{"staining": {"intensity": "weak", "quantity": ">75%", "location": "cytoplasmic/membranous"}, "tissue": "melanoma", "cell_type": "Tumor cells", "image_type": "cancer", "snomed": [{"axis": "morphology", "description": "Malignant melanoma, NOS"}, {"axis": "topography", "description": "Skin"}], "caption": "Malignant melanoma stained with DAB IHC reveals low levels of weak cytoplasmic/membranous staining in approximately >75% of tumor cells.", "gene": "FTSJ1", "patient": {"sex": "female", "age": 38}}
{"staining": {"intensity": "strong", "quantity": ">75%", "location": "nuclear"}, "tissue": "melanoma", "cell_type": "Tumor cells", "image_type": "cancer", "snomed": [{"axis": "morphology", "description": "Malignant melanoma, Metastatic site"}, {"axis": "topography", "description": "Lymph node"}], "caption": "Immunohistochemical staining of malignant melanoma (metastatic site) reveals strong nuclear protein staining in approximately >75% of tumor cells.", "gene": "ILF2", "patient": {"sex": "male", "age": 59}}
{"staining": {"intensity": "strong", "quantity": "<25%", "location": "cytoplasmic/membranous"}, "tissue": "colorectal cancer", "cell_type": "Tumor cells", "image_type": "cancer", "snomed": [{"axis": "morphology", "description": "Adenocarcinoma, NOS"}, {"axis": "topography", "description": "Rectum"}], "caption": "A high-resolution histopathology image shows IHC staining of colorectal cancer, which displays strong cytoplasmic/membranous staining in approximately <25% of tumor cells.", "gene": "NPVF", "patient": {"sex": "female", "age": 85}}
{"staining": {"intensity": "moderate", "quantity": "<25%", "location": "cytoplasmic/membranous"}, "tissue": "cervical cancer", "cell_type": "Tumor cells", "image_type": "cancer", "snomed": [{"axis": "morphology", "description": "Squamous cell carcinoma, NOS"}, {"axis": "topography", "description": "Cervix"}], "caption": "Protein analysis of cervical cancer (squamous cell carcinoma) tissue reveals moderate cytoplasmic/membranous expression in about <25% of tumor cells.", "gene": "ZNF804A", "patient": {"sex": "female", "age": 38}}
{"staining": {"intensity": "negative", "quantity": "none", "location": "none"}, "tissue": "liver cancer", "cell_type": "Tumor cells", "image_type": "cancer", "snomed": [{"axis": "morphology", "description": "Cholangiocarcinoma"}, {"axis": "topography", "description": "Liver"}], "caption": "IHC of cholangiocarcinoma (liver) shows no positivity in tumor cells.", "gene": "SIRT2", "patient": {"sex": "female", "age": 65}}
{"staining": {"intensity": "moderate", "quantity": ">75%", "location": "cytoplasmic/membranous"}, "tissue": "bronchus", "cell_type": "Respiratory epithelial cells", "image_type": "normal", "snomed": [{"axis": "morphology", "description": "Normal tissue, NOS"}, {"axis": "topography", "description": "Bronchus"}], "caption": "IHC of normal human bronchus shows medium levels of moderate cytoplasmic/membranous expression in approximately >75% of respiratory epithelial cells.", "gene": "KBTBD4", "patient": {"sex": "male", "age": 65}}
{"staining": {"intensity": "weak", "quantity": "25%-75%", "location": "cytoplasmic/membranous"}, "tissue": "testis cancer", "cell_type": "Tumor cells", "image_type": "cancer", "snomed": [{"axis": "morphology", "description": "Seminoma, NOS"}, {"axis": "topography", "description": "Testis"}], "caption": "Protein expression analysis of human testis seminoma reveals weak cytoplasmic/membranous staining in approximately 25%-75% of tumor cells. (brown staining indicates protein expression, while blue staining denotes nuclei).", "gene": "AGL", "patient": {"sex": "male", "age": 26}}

§ Activity:
Please transcribe all of the data above exactly.

§ Task result:
{"staining": {"intensity": "weak", "quantity": ">75%", "location": "cytoplasmic/membranous"}, "tissue": "melanoma", "cell_type": "Tumor cells", "image_type": "cancer", "snomed": [{"axis": "morphology", "description": "Malignant melanoma, NOS"}, {"axis": "topography", "description": "Skin"}], "caption": "Malignant melanoma stained with DAB IHC reveals low levels of weak cytoplasmic/membranous staining in approximately >75% of tumor cells.", "gene": "FTSJ1", "patient": {"sex": "female", "age": 38}}
{"staining": {"intensity": "strong", "quantity": ">75%", "location": "nuclear"}, "tissue": "melanoma", "cell_type": "Tumor cells", "image_type": "cancer", "snomed": [{"axis": "morphology", "description": "Malignant melanoma, Metastatic site"}, {"axis": "topography", "description": "Lymph node"}], "caption": "Immunohistochemical staining of malignant melanoma (metastatic site) reveals strong nuclear protein staining in approximately >75% of tumor cells.", "gene": "ILF2", "patient": {"sex": "male", "age": 59}}
{"staining": {"intensity": "strong", "quantity": "<25%", "location": "cytoplasmic/membranous"}, "tissue": "colorectal cancer", "cell_type": "Tumor cells", "image_type": "cancer", "snomed": [{"axis": "morphology", "description": "Adenocarcinoma, NOS"}, {"axis": "topography", "description": "Rectum"}], "caption": "A high-resolution histopathology image shows IHC staining of colorectal cancer, which displays strong cytoplasmic/membranous staining in approximately <25% of tumor cells.", "gene": "NPVF", "patient": {"sex": "female", "age": 85}}
{"staining": {"intensity": "moderate", "quantity": "<25%", "location": "cytoplasmic/membranous"}, "tissue": "cervical cancer", "cell_type": "Tumor cells", "image_type": "cancer", "snomed": [{"axis": "morphology", "description": "Squamous cell carcinoma, NOS"}, {"axis": "topography", "description": "Cervix"}], "caption": "Protein analysis of cervical cancer (squamous cell carcinoma) tissue reveals moderate cytoplasmic/membranous expression in about <25% of tumor cells.", "gene": "ZNF804A", "patient": {"sex": "female", "age": 38}}
{"staining": {"intensity": "negative", "quantity": "none", "location": "none"}, "tissue": "liver cancer", "cell_type": "Tumor cells", "image_type": "cancer", "snomed": [{"axis": "morphology", "description": "Cholangiocarcinoma"}, {"axis": "topography", "description": "Liver"}], "caption": "IHC of cholangiocarcinoma (liver) shows no positivity in tumor cells.", "gene": "SIRT2", "patient": {"sex": "female", "age": 65}}
{"staining": {"intensity": "moderate", "quantity": ">75%", "location": "cytoplasmic/membranous"}, "tissue": "bronchus", "cell_type": "Respiratory epithelial cells", "image_type": "normal", "snomed": [{"axis": "morphology", "description": "Normal tissue, NOS"}, {"axis": "topography", "description": "Bronchus"}], "caption": "IHC of normal human bronchus shows medium levels of moderate cytoplasmic/membranous expression in approximately >75% of respiratory epithelial cells.", "gene": "KBTBD4", "patient": {"sex": "male", "age": 65}}
{"staining": {"intensity": "weak", "quantity": "25%-75%", "location": "cytoplasmic/membranous"}, "tissue": "testis cancer", "cell_type": "Tumor cells", "image_type": "cancer", "snomed": [{"axis": "morphology", "description": "Seminoma, NOS"}, {"axis": "topography", "description": "Testis"}], "caption": "Protein expression analysis of human testis seminoma reveals weak cytoplasmic/membranous staining in approximately 25%-75% of tumor cells. (brown staining indicates protein expression, while blue staining denotes nuclei).", "gene": "AGL", "patient": {"sex": "male", "age": 26}}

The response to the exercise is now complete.